I'm of the opinion that when cooking it makes sense to open window/roof light to ensure good ventilation, and as previously mentioned, certainly with the fiat vans, there does appear to be plenty of ventilation . The fridge and the heating are both externally vented so it would just be the cooker/gas hob when in use that should not be issue if the vent opened while these are in use and for a short time afterwards unless anyone knows different?

Somewhere out there is an easy solution  wonder who will be the first to solve it... ?

Wheres the data on the maximum speeds for the Heki mini and Heki 3? Thanks in advance.

David


----------



## rowley

David, the website that I quoted earlier has the seals for the Mini Heki as well as the Midi. There does not appear to be any seals for the other Heki models.


----------



## kenp

This issue was also covered on 6 Mar 08 under the heading "Heki Midi Wind Deflector. My comments reproduced below will lead you to the parts diagram and part numbers.

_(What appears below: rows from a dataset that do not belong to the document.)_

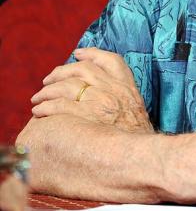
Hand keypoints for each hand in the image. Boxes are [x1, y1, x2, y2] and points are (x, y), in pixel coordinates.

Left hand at [31, 47, 153, 133]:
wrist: (142, 157)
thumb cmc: (139, 139)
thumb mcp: (137, 111)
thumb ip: (122, 99)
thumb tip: (102, 98)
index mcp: (127, 87)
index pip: (111, 60)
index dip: (92, 53)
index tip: (78, 54)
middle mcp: (113, 90)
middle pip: (83, 69)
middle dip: (61, 72)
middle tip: (48, 80)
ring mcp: (100, 102)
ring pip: (67, 85)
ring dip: (48, 90)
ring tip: (38, 98)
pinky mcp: (86, 117)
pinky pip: (59, 106)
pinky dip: (46, 106)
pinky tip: (39, 112)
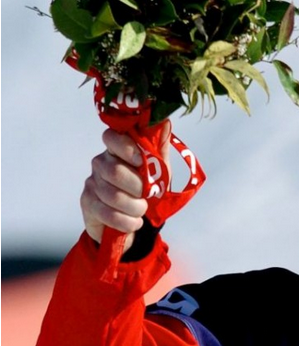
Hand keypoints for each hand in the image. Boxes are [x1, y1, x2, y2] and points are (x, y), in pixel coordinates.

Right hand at [80, 121, 170, 251]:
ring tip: (142, 211)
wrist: (137, 223)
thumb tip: (164, 121)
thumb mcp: (160, 171)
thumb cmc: (149, 191)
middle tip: (148, 196)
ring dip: (135, 208)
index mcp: (119, 150)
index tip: (140, 161)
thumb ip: (159, 148)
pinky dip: (125, 221)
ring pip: (112, 195)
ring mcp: (92, 182)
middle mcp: (101, 162)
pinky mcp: (87, 202)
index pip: (112, 137)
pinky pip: (106, 212)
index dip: (125, 148)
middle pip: (114, 171)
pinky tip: (133, 222)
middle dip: (138, 188)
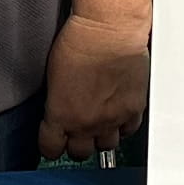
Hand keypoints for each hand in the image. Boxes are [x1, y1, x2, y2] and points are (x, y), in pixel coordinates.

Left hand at [40, 10, 148, 161]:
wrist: (108, 32)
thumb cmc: (79, 43)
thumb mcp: (53, 76)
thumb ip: (57, 102)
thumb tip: (59, 111)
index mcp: (61, 115)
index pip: (51, 148)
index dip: (52, 146)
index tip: (54, 141)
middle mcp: (86, 123)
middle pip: (80, 153)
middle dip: (77, 145)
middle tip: (77, 133)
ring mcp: (111, 119)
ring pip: (107, 146)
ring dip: (102, 137)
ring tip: (100, 124)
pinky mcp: (132, 110)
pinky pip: (128, 131)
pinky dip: (123, 127)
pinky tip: (118, 116)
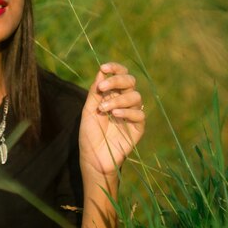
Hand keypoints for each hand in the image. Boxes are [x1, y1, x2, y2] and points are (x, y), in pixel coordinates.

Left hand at [79, 62, 144, 178]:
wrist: (93, 158)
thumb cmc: (89, 135)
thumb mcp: (88, 110)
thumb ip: (96, 91)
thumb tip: (101, 71)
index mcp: (113, 95)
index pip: (120, 75)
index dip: (115, 68)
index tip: (104, 68)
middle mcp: (124, 102)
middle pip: (130, 82)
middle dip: (117, 80)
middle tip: (103, 87)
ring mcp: (132, 115)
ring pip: (135, 96)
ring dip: (119, 99)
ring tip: (104, 109)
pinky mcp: (138, 128)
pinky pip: (139, 114)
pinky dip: (127, 112)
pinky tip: (115, 115)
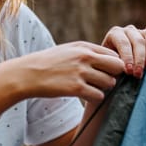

"Why not convert your fixed ventilation to sealed (provided you have other fixed ventilation).

There are seals for both the Midi (BG1521)and Mini (BG1327 about £10 including P&P) which will cut down the draught and wind noise.

To see the spares diagrams and to order parts go to:

www.leisurespares.co.uk

Open "Contact" page then on LHS click on Seitz Heki Rooflights then pick the appropriate size. You will then see the engineering drawing followed by the "exploded" parts diagram and below that the parts list.

If you phone or email Leisure spares you will find them most helpful. "

Kenp


----------